Raymond Leo Cardinal Burke

[1] Jn 8, 44.

[2] “Le cinquième Psaume renferme une leçon moral destinée à réformer les idées du monde. Souvent il arrive que les hommes se scandalisent en voyant le triomphe des pécheurs et l’humiliation des justes. Ce fut en ces jours l’écueil des Apôtres, que désespérèrent de la mission de leur maitre, lorsqu’ils le virent aux mains de ses ennemis. Le Psalmiste confesse que cette tentation l’a aussi ébranlé ; mai il n’a pas tardé à reconnaître que si Dieu laisse pour un temps dominer l’iniquité, il vient au jour marqué, pour punir les méchants, et venger le juste qu’ils avaient abreuvé d’amertumes.” Prosper Guéranger, L’Année liturgique, La Passion et la Semaine Sainte, 27ème éd. (Tours: Maison Alfred Mame et Fils, 1924), pp. 352-353. [Guéranger]. English translation: Prosper Guéranger, The Liturgical Year, Passiontide and Holy Week, tr. Laurence Shepherd (Fitzwilliam, NH: Loreto Publications, 2000), pp. 318-319. [GuérangerEng].

[3] “Christus factus est pro nobis obediens usque ad mortem, mortem autem crucis. Propter quod et Deus exaltavit illum: et dedit illi nomen, quod est super omne nomen.” “De Missa Solemni Vespertina in Cena Domini: Graduale,” Missale Romanum ex Decreto Sacrosancti Concilii Tridentini restitutum Summorum Pontificum cura recognitum, Editio iuxta typicam. [Missale Romanum]. English translation: “The Mass of the Last Supper: Gradual,” The Daily Missal and Liturgical Manual with Vespers for Sundays and Feasts, Summorum Pontificum edition (London: Baronius Press, 2012), p. 550. [The Daily Missal]. Cf.

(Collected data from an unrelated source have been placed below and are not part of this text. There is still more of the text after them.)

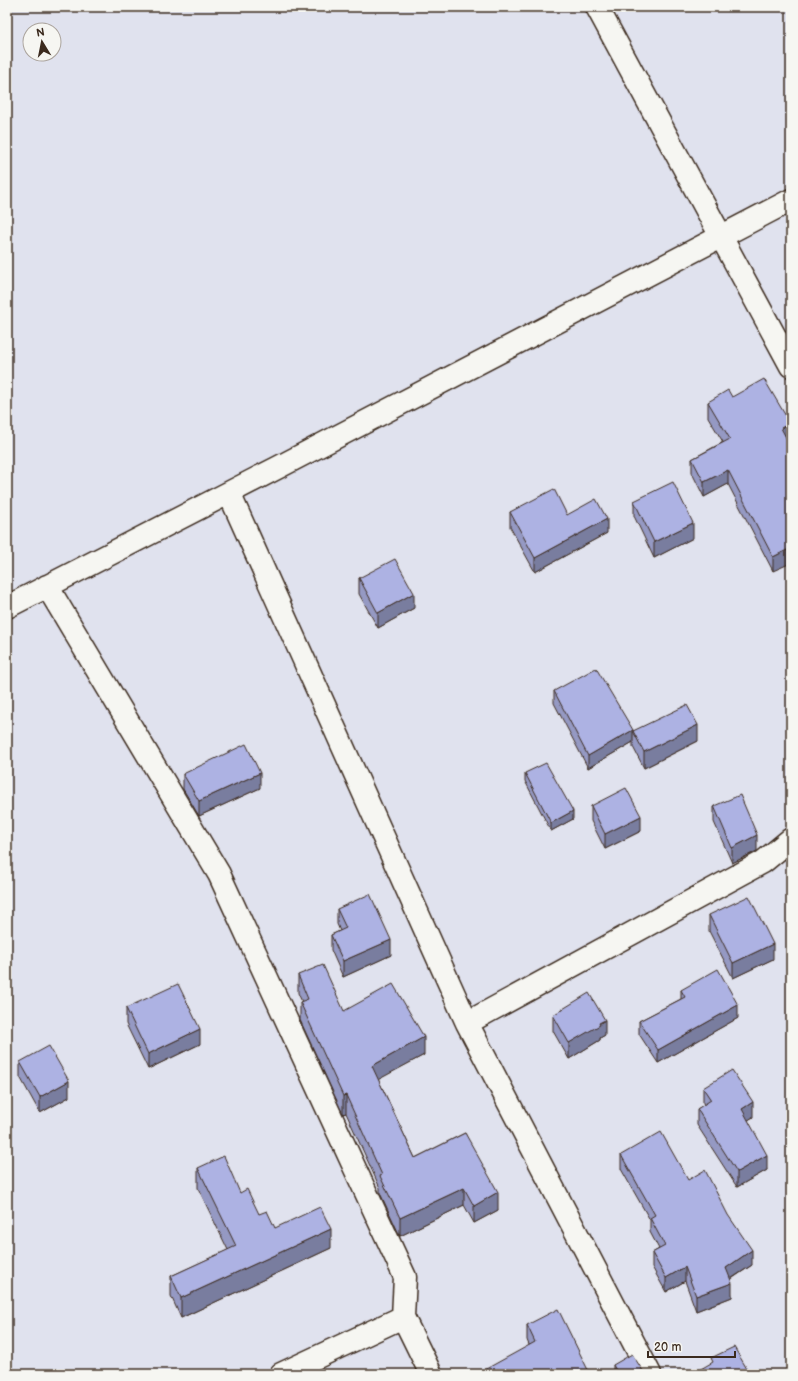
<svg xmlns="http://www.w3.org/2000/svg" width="798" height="1381" viewBox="0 0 798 1381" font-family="'Balsamiq Sans',sans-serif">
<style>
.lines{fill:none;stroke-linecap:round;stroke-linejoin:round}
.minor-casing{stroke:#3b2a1e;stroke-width:25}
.minor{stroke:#f6f6f2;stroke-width:22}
.wall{fill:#9599c3;stroke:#3b2a1e}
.shaded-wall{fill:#797d9f;stroke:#3b2a1e}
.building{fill:#adb2e3;stroke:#3b2a1e}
</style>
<rect width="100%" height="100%" fill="#e0e2ee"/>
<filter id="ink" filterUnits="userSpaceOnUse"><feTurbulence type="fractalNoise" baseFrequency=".025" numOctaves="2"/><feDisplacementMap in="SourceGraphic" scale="8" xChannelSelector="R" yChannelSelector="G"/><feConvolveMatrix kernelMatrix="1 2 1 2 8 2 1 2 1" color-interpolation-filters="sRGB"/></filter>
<g filter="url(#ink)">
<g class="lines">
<g class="minor-casing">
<path id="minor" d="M 597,7 L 791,366
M 229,493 L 467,1023 L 650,1374
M 47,586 L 219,874 L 405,1277 L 403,1317 L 431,1374
M 7,607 L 277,468 L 791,200
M 467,1023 L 763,862 L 791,839
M 281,1374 L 403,1317"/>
</g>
<use href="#minor" class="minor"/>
</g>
<path class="wall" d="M 732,397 L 790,438 L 787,440 L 773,571 L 728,484 L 704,497 L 692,473 L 692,459 L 723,442 L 708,417 L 708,402 Z
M 634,501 L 693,538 L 654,558 L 634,516 Z
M 510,512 L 567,515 L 607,533 L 535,572 L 510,527 Z
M 359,578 L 414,608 L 378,628 L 359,594 Z
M 790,638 L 791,638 L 791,653 L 790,652 Z
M 554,691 L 633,731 L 698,741 L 644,768 L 633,747 L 633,742 L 588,768 L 554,703 Z
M 525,773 L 573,819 L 551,831 L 525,781 Z
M 183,774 L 260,788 L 199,816 L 183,789 Z
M 591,806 L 641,831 L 605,849 L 591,821 Z
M 714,806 L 757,851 L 732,863 L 714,822 Z
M 337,909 L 391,955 L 343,977 L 331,950 L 331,935 L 340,931 L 337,924 Z
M 709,915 L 773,959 L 733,978 L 709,931 Z
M 298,975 L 344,1011 L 424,1055 L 378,1079 L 415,1158 L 465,1133 L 498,1210 L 474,1223 L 464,1205 L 400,1236 L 380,1193 L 380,1188 L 346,1113 L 343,1114 L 300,1020 L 300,1002 L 302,1002 L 298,993 Z
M 681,990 L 738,1018 L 658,1063 L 639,1034 L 639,1021 L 681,999 Z
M 126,1008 L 200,1044 L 148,1069 L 126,1024 Z
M 553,1015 L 605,1035 L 600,1038 L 600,1040 L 569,1059 L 553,1031 Z
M 20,1062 L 69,1097 L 40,1113 L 20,1077 Z
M 703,1088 L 753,1117 L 748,1120 L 767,1170 L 737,1187 L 697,1125 L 697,1109 L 704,1105 L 703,1103 Z
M 621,1155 L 688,1180 L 752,1265 L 730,1280 L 732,1297 L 696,1311 L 685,1281 L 666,1292 L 652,1267 L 652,1253 L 659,1249 L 650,1232 L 650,1220 L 621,1169 Z
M 198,1168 L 240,1193 L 259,1214 L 275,1228 L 331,1248 L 181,1318 L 171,1296 L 171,1276 L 228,1250 L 198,1188 Z
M 527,1325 L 589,1374 L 529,1345 L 527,1340 Z
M 613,1365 L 645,1374 L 613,1374 Z"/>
<path class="shaded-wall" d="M 790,423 L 790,438 L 781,443 L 781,428 Z
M 728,470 L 728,484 L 704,497 L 704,482 Z
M 607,519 L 607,533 L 535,572 L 535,558 Z
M 693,523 L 693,538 L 654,558 L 654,542 Z
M 791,548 L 791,563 L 773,571 L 773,557 Z
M 414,593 L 414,608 L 378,628 L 378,613 Z
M 698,725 L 698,741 L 644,768 L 644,752 Z
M 633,730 L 633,742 L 588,768 L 588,756 Z
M 260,773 L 260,788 L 199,816 L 199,801 Z
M 573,811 L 573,819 L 551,831 L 551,823 Z
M 641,816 L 641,831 L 605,849 L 605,834 Z
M 757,835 L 757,851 L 732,863 L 732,848 Z
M 391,940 L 391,955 L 343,977 L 343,961 Z
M 773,944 L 773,959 L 733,978 L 733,963 Z
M 738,1005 L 738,1018 L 658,1063 L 658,1050 Z
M 605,1020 L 605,1035 L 600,1038 L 600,1040 L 569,1059 L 569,1043 Z
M 200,1029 L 200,1044 L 148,1069 L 148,1054 Z
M 424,1037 L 424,1055 L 372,1083 L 372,1066 Z
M 69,1081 L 69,1097 L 40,1113 L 40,1097 Z
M 346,1095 L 346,1113 L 343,1114 L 343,1096 Z
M 753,1102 L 753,1117 L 742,1124 L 742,1109 Z
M 767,1155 L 767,1170 L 737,1187 L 737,1172 Z
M 464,1188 L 464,1205 L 400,1236 L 400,1218 Z
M 498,1192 L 498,1210 L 474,1223 L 474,1206 Z
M 331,1229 L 331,1248 L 181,1318 L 181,1298 Z
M 752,1250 L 752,1265 L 726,1282 L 726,1268 Z
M 685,1267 L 685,1281 L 666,1292 L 666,1278 Z
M 732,1283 L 732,1297 L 696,1311 L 696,1296 Z"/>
<path class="building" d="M 764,379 L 790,423 L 781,428 L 791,447 L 791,548 L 773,557 L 728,470 L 704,482 L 692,459 L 730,439 L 708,402 L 728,390 L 732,397 Z
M 673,482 L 693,523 L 654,542 L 634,501 Z
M 554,489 L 567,515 L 596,499 L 607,519 L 535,558 L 510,512 Z
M 395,559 L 414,593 L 378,613 L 359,578 Z
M 596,668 L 633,730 L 588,756 L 554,691 Z
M 687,705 L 698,725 L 644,752 L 633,731 Z
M 246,744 L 260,773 L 199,801 L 183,774 Z
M 546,763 L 573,811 L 551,823 L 525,773 Z
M 626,788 L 641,816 L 605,834 L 591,806 Z
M 740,795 L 757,835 L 732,848 L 714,806 Z
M 370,894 L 391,940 L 343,961 L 331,935 L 346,928 L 337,909 Z
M 749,896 L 773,944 L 733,963 L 709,915 Z
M 323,965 L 344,1011 L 393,984 L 424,1037 L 372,1066 L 415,1158 L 465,1133 L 498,1192 L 474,1206 L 464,1188 L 400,1218 L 380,1176 L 382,1175 L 346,1095 L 343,1096 L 300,1002 L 308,999 L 298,975 Z
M 718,969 L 738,1005 L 658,1050 L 639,1021 L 685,997 L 681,990 Z
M 178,984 L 200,1029 L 148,1054 L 126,1008 Z
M 589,993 L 605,1020 L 599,1023 L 600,1025 L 569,1043 L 553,1015 Z
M 49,1046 L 69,1081 L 40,1097 L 20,1062 Z
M 732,1070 L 753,1102 L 742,1109 L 767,1155 L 737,1172 L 697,1109 L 711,1100 L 703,1088 Z
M 661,1132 L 688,1180 L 705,1170 L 728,1215 L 752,1250 L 726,1268 L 732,1283 L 696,1296 L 685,1267 L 666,1278 L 652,1253 L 665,1246 L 650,1218 L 655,1215 L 621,1155 Z
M 224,1156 L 240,1193 L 247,1189 L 259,1214 L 267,1211 L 275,1228 L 320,1207 L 331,1229 L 181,1298 L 171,1276 L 236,1246 L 198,1168 Z
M 558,1309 L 589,1372 L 586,1374 L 477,1374 L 535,1342 L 527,1325 Z
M 734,1347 L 750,1374 L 692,1374 L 713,1362 L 711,1358 Z
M 632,1354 L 645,1374 L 618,1374 L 613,1365 Z"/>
</g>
<rect width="798" height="1381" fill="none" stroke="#f6f6f2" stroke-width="24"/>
<rect x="12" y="12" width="774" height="1357" fill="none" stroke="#3b2a1e" stroke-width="1.5" filter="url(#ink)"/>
<g transform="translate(42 42) rotate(350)"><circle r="19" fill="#f6f6f2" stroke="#aba49d"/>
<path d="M0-3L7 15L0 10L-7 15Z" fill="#3b2a1e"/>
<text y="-6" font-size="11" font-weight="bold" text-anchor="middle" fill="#3b2a1e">N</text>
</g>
<path d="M648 1351v6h87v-6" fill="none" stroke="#3b2a1e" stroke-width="2"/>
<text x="654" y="1351" font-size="12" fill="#3b2a1e" stroke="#f6f6f2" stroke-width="3" paint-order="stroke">20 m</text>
</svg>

Phil 2, 8-9.

[4] “De Missa Solemni Vespertina in Cena Domini: Antiphona ad Introitum.” Missale Romanum. English translation: The Daily Missal, p. 548. Cf. Gal 6, 14.

[5] “Hic est enim Calix Sanguinis mei, novi et aeterni Testamenti : Mysterium fidei : qui pro vobis et pro multis effundetur in remissionem peccatorum.” “Canon Missae,” Missale Romanum. English translation: “The Canon of the Mass,” The Daily Missal, p. 945.

[6] Mt 28, 20.

[7] 3 Jn 8.

[8] Heb 12, 1-2.

[9] “Cette journée est assez remplie des bienfaits de notre Sauveur : il est nous a donné sa chair pour nourriture ; il a institué le sacerdoce nouveau ; son cœur s’est ouvert pour nous dans les plus tendres épanchements. Nous l’avons vu aux prises avec la faiblesse humaine, en face du calice de sa Passion, triompher de lui-même pour nous sauver. Maintenant le voilà trahi, enchaîné, conduit captif dans la ville sainte, pour y consommer son sacrifice. Adorons et aimons ce Fils de Dieu, qui pouvait, par la moindre de ces humiliations, nous sauver tous, et qui n’est encore qu’au début du grand acte de dévouement que son amour pour nous lui a fait accepter.” Guéranger, p. 454. English translation: GuérangerEng, p. 410.

[10] “De Missa Solemni Vespertina in Cena Domini: Antiphona ad Introitum.” Missale Romanum. English translation: The Daily Missal, p. 548. Cf. Gal 6, 14.